Locate every line in the entries below that contains the string "Дону" and copy each of those lines in full.

#### Dataset content

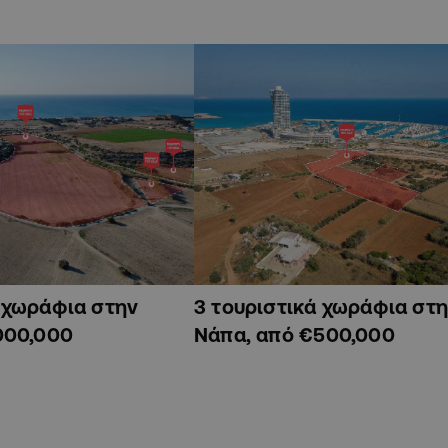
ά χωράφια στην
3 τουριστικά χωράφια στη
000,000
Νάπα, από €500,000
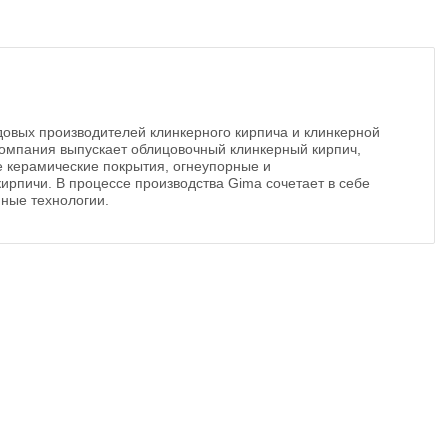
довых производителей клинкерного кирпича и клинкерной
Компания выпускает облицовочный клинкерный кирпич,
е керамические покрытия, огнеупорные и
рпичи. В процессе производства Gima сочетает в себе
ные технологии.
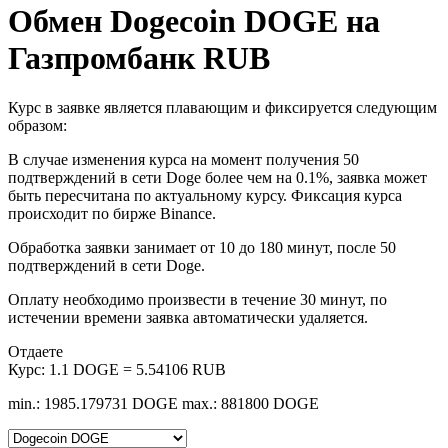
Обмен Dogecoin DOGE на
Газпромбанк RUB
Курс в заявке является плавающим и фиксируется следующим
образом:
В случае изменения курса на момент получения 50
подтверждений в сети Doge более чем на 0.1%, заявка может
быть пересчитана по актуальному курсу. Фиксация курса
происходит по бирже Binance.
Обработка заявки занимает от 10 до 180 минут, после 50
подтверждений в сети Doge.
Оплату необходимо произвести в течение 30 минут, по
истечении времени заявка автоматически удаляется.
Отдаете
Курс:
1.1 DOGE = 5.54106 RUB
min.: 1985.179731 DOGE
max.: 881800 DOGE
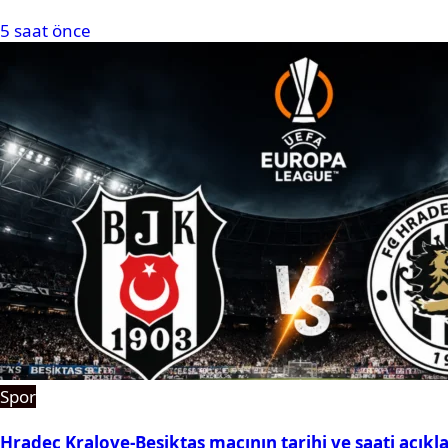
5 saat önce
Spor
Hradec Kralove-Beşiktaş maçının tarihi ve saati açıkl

########
#### Dataset content

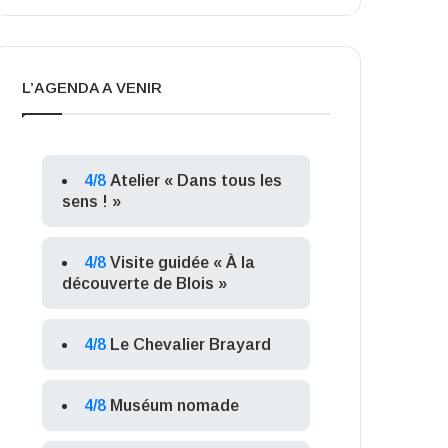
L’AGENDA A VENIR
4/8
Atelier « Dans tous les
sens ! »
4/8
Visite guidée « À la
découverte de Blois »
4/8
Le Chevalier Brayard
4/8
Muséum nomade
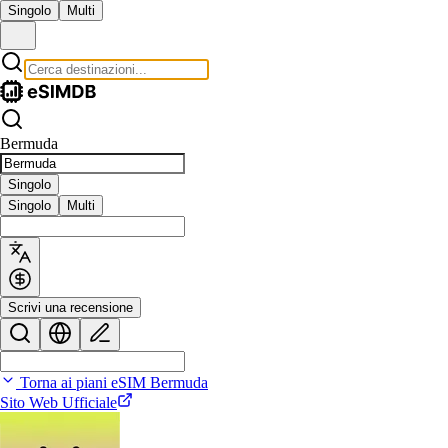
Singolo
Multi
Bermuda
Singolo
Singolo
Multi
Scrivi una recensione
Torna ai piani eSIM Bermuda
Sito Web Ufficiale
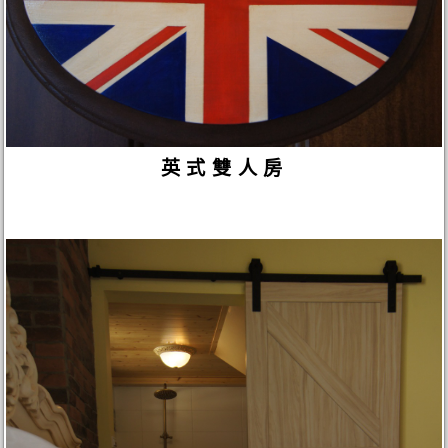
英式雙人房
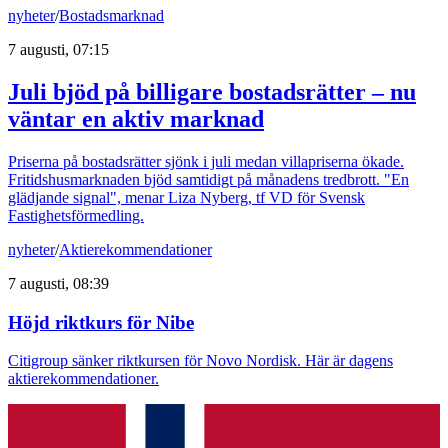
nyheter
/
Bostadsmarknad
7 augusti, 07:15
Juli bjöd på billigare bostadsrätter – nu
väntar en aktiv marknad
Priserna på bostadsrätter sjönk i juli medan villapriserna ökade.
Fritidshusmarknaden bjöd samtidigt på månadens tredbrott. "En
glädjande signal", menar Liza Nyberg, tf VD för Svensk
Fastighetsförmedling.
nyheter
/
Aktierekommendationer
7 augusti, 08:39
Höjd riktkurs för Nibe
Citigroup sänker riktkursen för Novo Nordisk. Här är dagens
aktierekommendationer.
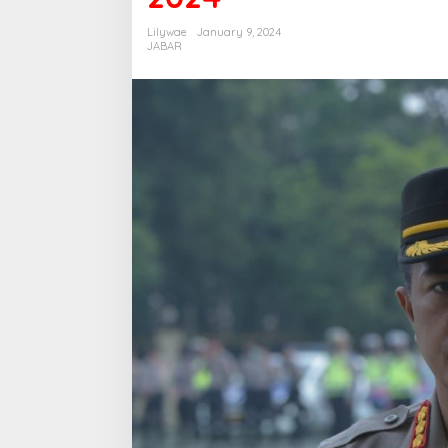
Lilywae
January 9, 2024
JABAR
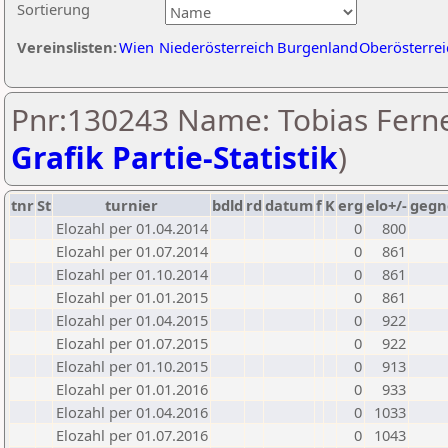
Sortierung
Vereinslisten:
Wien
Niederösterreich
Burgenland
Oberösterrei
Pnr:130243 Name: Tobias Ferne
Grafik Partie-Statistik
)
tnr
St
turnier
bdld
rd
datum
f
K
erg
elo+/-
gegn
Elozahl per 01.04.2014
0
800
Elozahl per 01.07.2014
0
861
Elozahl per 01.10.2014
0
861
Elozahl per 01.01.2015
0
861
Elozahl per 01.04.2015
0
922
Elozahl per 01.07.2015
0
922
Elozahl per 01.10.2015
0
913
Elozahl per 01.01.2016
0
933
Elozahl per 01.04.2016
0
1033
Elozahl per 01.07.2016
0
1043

########
#### Dataset content

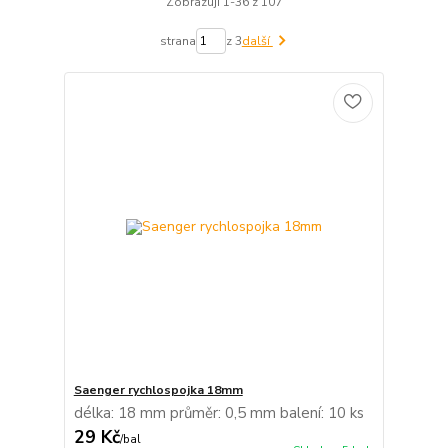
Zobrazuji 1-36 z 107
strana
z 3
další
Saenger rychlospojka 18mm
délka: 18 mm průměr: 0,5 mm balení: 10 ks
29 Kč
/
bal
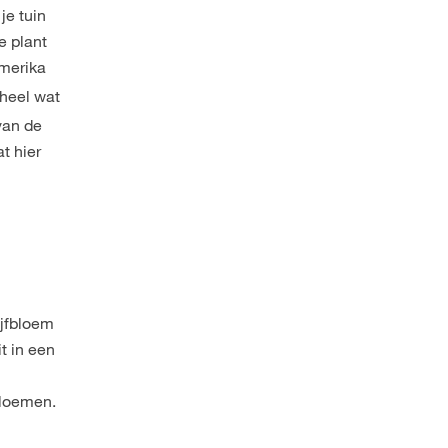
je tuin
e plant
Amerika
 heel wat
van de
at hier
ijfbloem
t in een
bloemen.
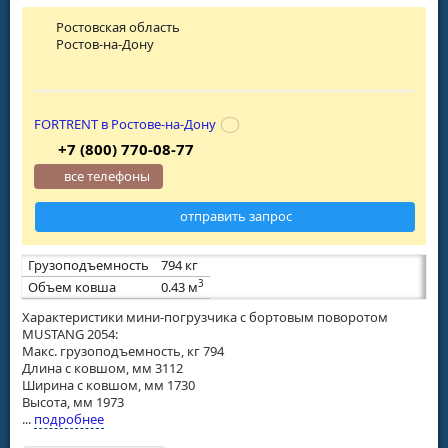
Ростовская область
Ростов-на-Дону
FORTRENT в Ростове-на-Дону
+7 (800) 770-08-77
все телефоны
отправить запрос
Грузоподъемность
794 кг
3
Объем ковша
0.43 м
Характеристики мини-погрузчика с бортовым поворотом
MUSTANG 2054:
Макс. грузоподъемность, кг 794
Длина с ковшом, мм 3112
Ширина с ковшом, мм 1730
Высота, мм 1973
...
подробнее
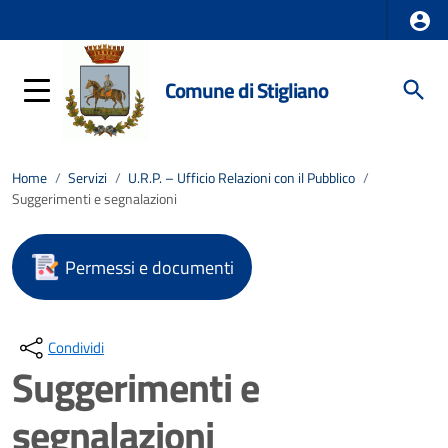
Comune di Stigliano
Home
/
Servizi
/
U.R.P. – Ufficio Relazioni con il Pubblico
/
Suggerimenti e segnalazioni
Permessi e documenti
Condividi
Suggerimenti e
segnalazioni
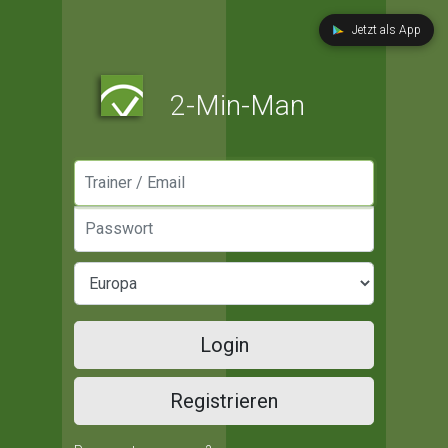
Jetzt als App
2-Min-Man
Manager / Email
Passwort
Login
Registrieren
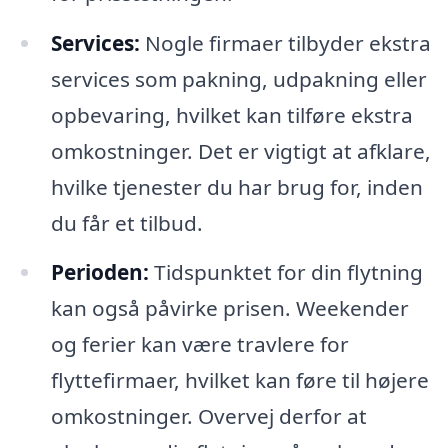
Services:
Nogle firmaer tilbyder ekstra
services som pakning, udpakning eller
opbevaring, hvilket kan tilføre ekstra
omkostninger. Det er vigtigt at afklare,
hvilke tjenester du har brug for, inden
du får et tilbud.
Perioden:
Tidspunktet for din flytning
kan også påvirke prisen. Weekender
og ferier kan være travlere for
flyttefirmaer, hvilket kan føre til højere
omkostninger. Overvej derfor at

########

(Solution for this exercise):
Ростов-на-Дону
FORTRENT в Ростове-на-Дону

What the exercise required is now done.